But "looks like" behavior can be done by "user environment symlinks" idea
which I saw month (two?) ago here (/netware -> /.netware/${USER}). And if you
set /.netware/${USER} to mode=700 and owner=${USER}.root, you are in.
I think that it is possible in userspace. But in this case, you still
need su-id mount or, better, daemon. And you can run out of 64
mountpoints :-(
And if we are talking about per-user mounts, there is NUC protocol
(undocumented) which allows full access to Netware volumes from Unix
(with user IDs, devices, links, symlinks). If someone is interested
in reverse engineering, it is NCP 0x5F :-) (Keep UnixWare handy).

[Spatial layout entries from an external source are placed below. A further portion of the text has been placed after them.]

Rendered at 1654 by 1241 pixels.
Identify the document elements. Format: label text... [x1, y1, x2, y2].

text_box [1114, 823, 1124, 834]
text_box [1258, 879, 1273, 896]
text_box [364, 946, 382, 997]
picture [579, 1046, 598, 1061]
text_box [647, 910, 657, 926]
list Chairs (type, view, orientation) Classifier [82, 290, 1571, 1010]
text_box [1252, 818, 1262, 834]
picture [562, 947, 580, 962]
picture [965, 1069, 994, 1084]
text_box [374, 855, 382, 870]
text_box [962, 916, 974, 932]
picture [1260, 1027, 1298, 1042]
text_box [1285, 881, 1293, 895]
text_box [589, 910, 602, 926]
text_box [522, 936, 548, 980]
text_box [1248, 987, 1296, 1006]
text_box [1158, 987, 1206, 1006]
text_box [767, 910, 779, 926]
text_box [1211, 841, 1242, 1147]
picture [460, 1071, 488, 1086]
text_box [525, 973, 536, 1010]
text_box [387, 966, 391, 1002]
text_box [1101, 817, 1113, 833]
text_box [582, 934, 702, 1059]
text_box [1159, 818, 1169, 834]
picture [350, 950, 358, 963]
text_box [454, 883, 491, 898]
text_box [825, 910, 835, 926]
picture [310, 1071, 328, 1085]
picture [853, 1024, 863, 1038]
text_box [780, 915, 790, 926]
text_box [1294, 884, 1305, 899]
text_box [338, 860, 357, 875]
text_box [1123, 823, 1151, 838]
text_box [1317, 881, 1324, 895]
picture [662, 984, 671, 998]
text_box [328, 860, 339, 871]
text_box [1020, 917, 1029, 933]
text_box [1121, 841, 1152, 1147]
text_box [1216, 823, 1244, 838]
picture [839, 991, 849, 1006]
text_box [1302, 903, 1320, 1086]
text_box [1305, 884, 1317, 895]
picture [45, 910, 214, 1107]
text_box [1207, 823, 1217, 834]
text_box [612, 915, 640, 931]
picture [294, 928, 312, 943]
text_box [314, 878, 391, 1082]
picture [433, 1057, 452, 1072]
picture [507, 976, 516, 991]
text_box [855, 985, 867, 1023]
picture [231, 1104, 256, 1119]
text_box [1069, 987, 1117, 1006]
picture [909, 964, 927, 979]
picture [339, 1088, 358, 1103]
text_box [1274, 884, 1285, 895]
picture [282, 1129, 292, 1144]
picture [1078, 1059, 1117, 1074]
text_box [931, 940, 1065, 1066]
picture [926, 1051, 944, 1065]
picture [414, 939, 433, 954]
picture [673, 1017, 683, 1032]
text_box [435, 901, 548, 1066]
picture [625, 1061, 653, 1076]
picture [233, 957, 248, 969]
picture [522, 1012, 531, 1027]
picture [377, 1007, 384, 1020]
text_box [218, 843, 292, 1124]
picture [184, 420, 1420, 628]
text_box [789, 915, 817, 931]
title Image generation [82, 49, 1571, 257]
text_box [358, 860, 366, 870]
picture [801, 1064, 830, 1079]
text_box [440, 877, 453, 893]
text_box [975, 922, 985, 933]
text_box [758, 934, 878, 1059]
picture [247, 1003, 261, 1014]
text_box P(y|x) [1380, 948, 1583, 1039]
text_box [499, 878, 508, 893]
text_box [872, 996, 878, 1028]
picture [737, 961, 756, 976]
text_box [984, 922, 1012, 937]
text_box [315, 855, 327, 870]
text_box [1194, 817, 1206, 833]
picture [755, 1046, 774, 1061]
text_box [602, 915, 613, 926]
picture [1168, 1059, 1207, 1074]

> Users who aren't logged in to the Netware server are either refused access, or
> they get read-only access as the Netware user under which the filesystem was
> mounted, according to the mount flags.
Yes... /.netware/<thatuser> will be empty... But I do not think that
seamless integration of new, per user mounts and old, per system, is good
idea. I think that /netware should be reserved for user mounts. And root
can still mount per-system NCPFS volumes where he want (into /netware/user
too).
> The down side of this, and the reason I'm asking for approval, is that the
> table of Netware IPX connections for each user would then have to be kept by
> the kernel. I don't like the idea of doing that, the only alternative I can see
> is to have the whole thing done in userspace as a local NFS mount, which is
> likely to be horribly slow.
Not IPX, but NCP connections (sockets). And I do not see any reason
why not to have NCP connections in kernel. Since NCPFS 2.0.12.6 and
kernel 2.1.92.2 it is possible to access NetWare5 through native IP,
without IPX (at this time you must have IPX configured in kernel, sorry).
Petr Vandrovec
vandrove@vc.cvut.cz
P.S.: If you want immediate response, CC me. I read kernel-digest only.